HyperBandit: Contextual Bandit with Hypernetwork for Time-Varying User Preferences in Streaming Recommendation

Paper · arXiv 2308.08497 · Published August 14, 2023
Recommenders Architectures

“While the demand for personalized recommendations has increased due to the growth of online platforms and user-generated content, it is crucial to emphasize that the recommendation models need to be updated frequently and integrated with online recommender systems to ensure optimal performance in real-time. This makes streaming recommendation a highly active area of research aimed at continuously updating the model based on users’ latest interactions with the platform and delivering relevant and timely suggestions to users [6, 7, 19, 34, 35, 40].

Nonetheless, streaming recommendation confronts a significant challenge in the form of the phenomenon of time-varying user preferences [9]. Users’ preferences change dynamically over time due to several factors such as seasonality, holidays, or circadian rhythm. As illustrated in Fig. 1, users tend to check in at places such as “Office” and “Coffee Shop” on weekday mornings, while at places like “Gym / Fitness Center” and “Church” on weekend mornings, demonstrating a weekly periodicity.

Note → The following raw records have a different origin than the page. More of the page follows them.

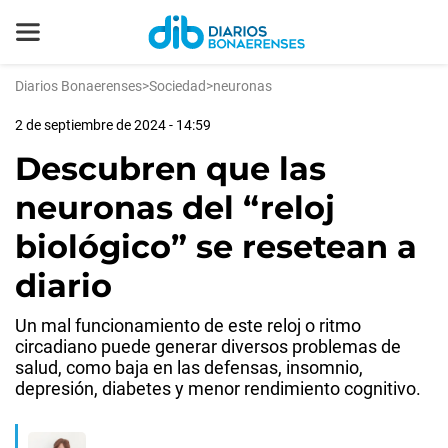
Diarios Bonaerenses
>
Sociedad
>
neuronas
2 de septiembre de 2024 - 14:59
Descubren que las
neuronas del “reloj
biológico” se resetean a
diario
Un mal funcionamiento de este reloj o ritmo
circadiano puede generar diversos problemas de
salud, como baja en las defensas, insomnio,
depresión, diabetes y menor rendimiento cognitivo.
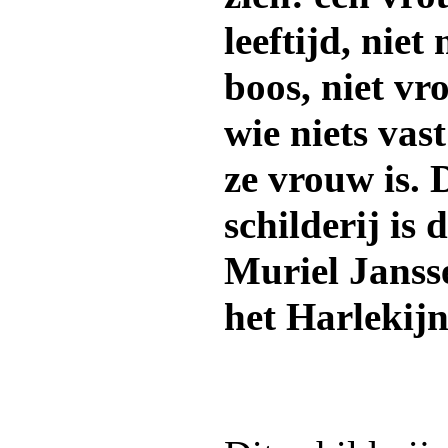
leeftijd, niet 
boos, niet vr
wie niets vast
ze vrouw is. 
schilderij is
Muriel Jansse
het Harlekijn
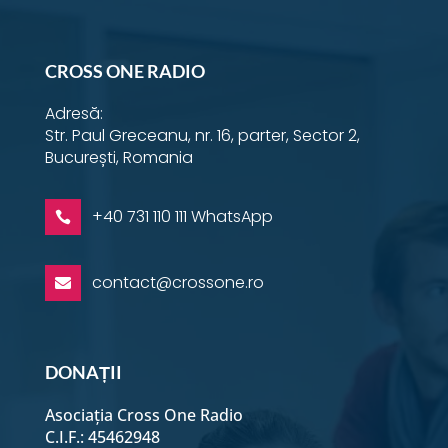
Instagram
YouTube
Facebook
Email
Twitter
LinkedIn
WhatsApp
28 Ianuarie - Dimineața
CROSS ONE RADIO
Adresă:
28 ianuarie - Seara
Str. Paul Greceanu, nr. 16, parter, Sector 2,
București, Romania
29 Ianuarie - Dimineața
+40 731 110 111 WhatsApp

29 ianuarie - Seara
contact@crossone.ro

30 Ianuarie - Dimineața
DONAȚII
30 ianuarie - Seara
Asociația Cross One Radio
C.I.F.: 45462948
31 ianuarie - Dimineața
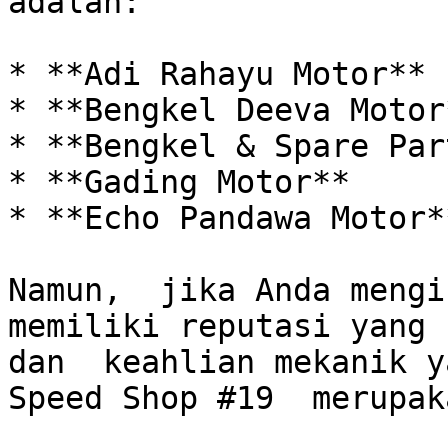
adalah:

* **Adi Rahayu Motor**

* **Bengkel Deeva Motor*
* **Bengkel & Spare Par
* **Gading Motor**

* **Echo Pandawa Motor**
Namun,  jika Anda mengin
memiliki reputasi yang 
dan  keahlian mekanik y
Speed Shop #19  merupak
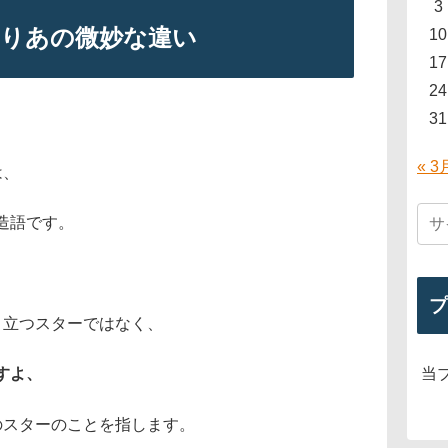
3
ゆりあの微妙な違い
10
17
24
31
« 3
は、
造語です。
プ
目立つスターではなく、
当
すよ、
のスターのことを指します。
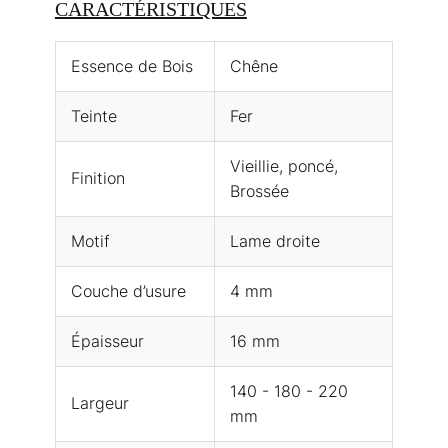
CARACTÉRISTIQUES
Essence de Bois
Chêne
Teinte
Fer
Vieillie, poncé,
Finition
Brossée
Motif
Lame droite
Couche d’usure
4 mm
Épaisseur
16 mm
140 - 180 - 220
Largeur
mm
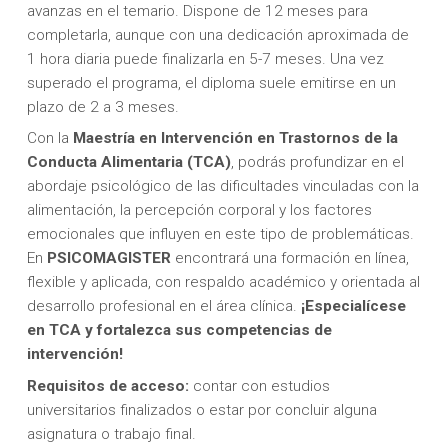
avanzas en el temario. Dispone de 12 meses para
completarla, aunque con una dedicación aproximada de
1 hora diaria puede finalizarla en 5-7 meses. Una vez
superado el programa, el diploma suele emitirse en un
plazo de 2 a 3 meses.
Con la
Maestría en Intervención en Trastornos de la
Conducta Alimentaria (TCA)
, podrás profundizar en el
abordaje psicológico de las dificultades vinculadas con la
alimentación, la percepción corporal y los factores
emocionales que influyen en este tipo de problemáticas.
En
PSICOMAGISTER
encontrará una formación en línea,
flexible y aplicada, con respaldo académico y orientada al
desarrollo profesional en el área clínica.
¡Especialícese
en TCA y fortalezca sus competencias de
intervención!
Requisitos de acceso:
contar con estudios
universitarios finalizados o estar por concluir alguna
asignatura o trabajo final.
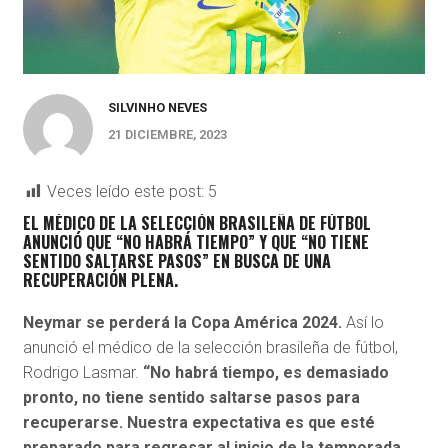
SILVINHO NEVES
21 DICIEMBRE, 2023
Veces leído este post:
5
EL MÉDICO DE LA SELECCIÓN BRASILEÑA DE FÚTBOL
ANUNCIÓ QUE “NO HABRÁ TIEMPO” Y QUE “NO TIENE
SENTIDO SALTARSE PASOS” EN BUSCA DE UNA
RECUPERACIÓN PLENA.
Neymar se perderá la Copa América 2024.
Así lo
anunció el médico de la selección brasileña de fútbol,
Rodrigo Lasmar.
“No habrá tiempo, es demasiado
pronto, no tiene sentido saltarse pasos para
recuperarse. Nuestra expectativa es que esté
preparado para regresar al inicio de la temporada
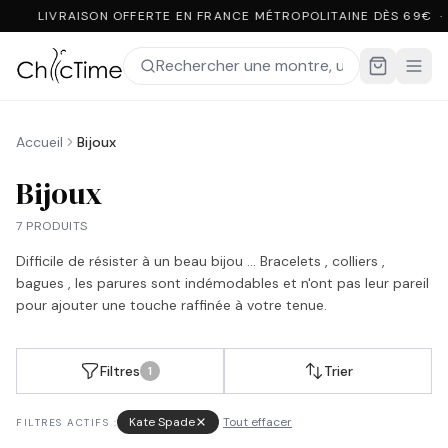
LIVRAISON OFFERTE EN FRANCE MÉTROPOLITAINE DÈS 69€ ·
Accueil
Bijoux
Bijoux
7 PRODUITS
Difficile de résister à un beau bijou ... Bracelets , colliers ,
bagues , les parures sont indémodables et n'ont pas leur pareil
pour ajouter une touche raffinée à votre tenue.
Filtres
Trier
1
Kate Spade
Tout effacer
FILTRES ACTIFS :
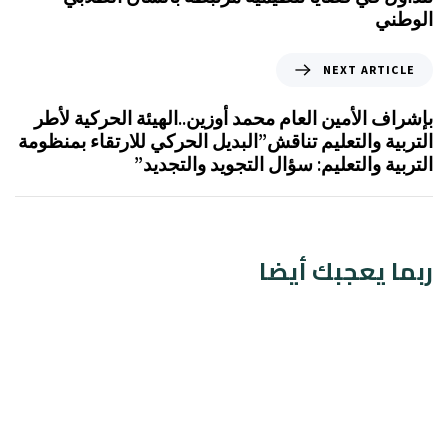
الوطني
NEXT ARTICLE
بإشراف الأمين العام محمد أوزين..الهيئة الحركية لأطر
التربية والتعليم تناقش”البديل الحركي للارتقاء بمنظومة
التربية والتعليم: سؤال التجويد والتجديد”
ربما يعجبك أيضا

In contrast to morning preferences, users tend to visit bars and spend time at home during evening hours regardless of whether it is a weekday or weekend, indicating a daily periodicity. Another interesting example of short video recommendation is that users exhibit a tendency to watch cartoons specifically on weekends, while preferring other types of content on weekdays. These recurring patterns highlight the importance of considering time-varying user preferences to avoid sub-optimal recommendations. Consequently, devising effective and efficient approaches to address the issue of users’ periodic timevarying preference is critical for achieving high-quality streaming recommendation.

As a classic framework for online learning, multi-armed bandit (MAB) algorithms have gained significant attention in recent years. A variation of MAB, known as contextual bandits [21, 22, 36], has achieved considerable success in various online services by utilizing both user feedback and contextual information related to users and items, which make it particularly advantageous in streaming recommendation scenarios. Most existing contextual bandit algorithms are constructed under stationary environment, i.e. users’ preferences remain static over time [1, 15, 22]. However, the environment is always non-stationary in reality indicating time-varying user preferences. Some studies have noticed this problem and relaxed the assumption to the piecewise stationary environment [36, 37], which enables algorithms to adaptively detect user preferences change points and discard learned model parameters for relearning. These approaches may result in performance fluctuations when handling periodic changes in user preferences. The primary reason is that these algorithms fail to recognize the periodic information of user preferences in an online manner and retrain the model even if the current period has occurred in the past. Currently, there is a notable research gap in the domain of streaming recommendations in periodic environments.

In this paper, we focus on a realistic environment setting where the reward function (i.e., the generation mechanism of user feedback) exhibits periodicity over time. Specifically, a large time period can be divided into multiple smaller periods in a periodic manner (e.g., based on the specific day of the week and different time slots within a day), and the reward function demonstrates a similar distribution whenever the same time period is encountered. Moreover, these time periods can be observed by the model and utilized for periodicity modeling and online adjustment of its user preference module in various streaming recommendation scenarios.

As a specific solution to the aforementioned process, we propose a novel contextual bandit algorithm called HyperBandit, which consists of two levels of model structures: 1). A bandit policy is designed to learn the latent features of items in an online fashion and combine them with the user preference matrix to execute online recommendations with effective exploration. 2). A hypernetwork takes the information of the time period as inputs and generates the parameters of the user preference matrix in the bandit policy. This hypernetwork captures the periodicity of user preferences over time and enables efficient online updating through low-rank factorization.”